Association between glucokinase regulator gene polymorphisms and serum uric acid levels in Taiwanese adolescents.

The glucokinase regulator gene (GCKR) is located on chromosome 2p23. It plays a crucial role in maintaining plasma glucose homeostasis and metabolic traits. Recently, genome-wide association studies have revealed a positive association between hyperuricemia and GCKR variants in adults. This study investigated this genetic association in Taiwanese adolescents. Data were collected from our previous cross-sectional study (Taipei Children Heart Study).
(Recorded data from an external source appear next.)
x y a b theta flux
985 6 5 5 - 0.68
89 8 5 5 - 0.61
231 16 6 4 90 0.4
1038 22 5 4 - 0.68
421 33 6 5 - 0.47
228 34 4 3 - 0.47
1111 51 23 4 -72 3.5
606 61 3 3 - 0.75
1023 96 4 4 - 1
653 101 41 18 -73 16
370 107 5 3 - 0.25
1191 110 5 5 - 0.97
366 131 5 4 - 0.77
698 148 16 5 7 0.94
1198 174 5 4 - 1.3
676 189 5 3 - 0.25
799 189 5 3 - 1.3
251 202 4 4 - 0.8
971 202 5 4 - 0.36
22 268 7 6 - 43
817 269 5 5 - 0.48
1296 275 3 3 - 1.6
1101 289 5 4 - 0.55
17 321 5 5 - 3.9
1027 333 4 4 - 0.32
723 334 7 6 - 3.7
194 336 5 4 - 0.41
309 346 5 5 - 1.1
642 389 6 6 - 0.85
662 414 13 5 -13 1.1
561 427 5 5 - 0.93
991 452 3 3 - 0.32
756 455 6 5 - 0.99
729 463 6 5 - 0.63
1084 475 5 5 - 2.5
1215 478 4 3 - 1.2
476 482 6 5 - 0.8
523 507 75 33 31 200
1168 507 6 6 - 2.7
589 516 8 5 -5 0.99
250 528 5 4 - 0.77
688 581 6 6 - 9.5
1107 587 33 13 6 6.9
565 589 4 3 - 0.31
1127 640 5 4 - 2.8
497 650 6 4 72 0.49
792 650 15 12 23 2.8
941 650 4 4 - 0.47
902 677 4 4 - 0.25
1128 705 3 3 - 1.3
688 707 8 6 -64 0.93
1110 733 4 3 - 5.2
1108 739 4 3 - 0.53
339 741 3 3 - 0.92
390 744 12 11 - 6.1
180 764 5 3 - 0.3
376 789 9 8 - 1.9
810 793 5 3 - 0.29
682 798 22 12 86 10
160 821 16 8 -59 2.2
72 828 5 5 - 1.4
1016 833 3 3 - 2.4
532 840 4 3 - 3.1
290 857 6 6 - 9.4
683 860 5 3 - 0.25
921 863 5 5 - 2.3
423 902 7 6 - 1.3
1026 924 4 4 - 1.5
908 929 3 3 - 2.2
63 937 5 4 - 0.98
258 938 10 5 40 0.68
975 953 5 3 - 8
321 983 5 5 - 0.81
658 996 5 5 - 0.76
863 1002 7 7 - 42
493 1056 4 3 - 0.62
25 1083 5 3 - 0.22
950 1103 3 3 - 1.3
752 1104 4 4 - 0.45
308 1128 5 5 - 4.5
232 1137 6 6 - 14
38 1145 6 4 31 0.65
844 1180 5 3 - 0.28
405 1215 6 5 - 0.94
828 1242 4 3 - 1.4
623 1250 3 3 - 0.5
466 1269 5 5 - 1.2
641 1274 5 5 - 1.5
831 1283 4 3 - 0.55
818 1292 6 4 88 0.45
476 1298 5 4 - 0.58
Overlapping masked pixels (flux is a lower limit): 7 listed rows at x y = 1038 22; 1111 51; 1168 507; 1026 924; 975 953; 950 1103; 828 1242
The frequencies of various genotypes (CC, CT, and TT) or alleles (C and T) of the GCKR intronic single-nucleotide polymorphism (SNP) rs780094 and the coding SNP rs1260326 (Pro446Leu, a common 1403C-T transition) were compared between a total of 968 Taiwanese adolescents (473 boys, 495 girls) with hyperuricemia or normal uric acid levels on the basis of gender differences. Logistic and linear regression analyses explored the role of GCKR in abnormal uric acid (UA) levels. Boys had higher UA levels than girls (6.68 ± 1.29 and 5.23 ± 0.95 mg/dl, respectively, p < 0.001). The analysis of both SNPs in girls revealed that the T allele was more likely to appear in patients with hyperuricemia than the C allele. After adjusting for confounders, the odds ratio (OR) for hyperuricemia incidence in the TT genotype was 1.75 (95% confidence interval [CI] 1.02-3.00), which was higher than that in the C allele carriers in rs1260326 in the girl population. Similarly, the TT genotypes had a higher risk of hyperuricemia, with an OR of 2.29 (95% CI 1.11-4.73) for rs1260326 and 2.28 (95% CI 1.09-4.75) for rs780094, than the CC genotype in girl adolescents. The T (Leu446) allele of GCKR rs1260326 polymorphism is associated with higher UA levels in Taiwanese adolescent girls.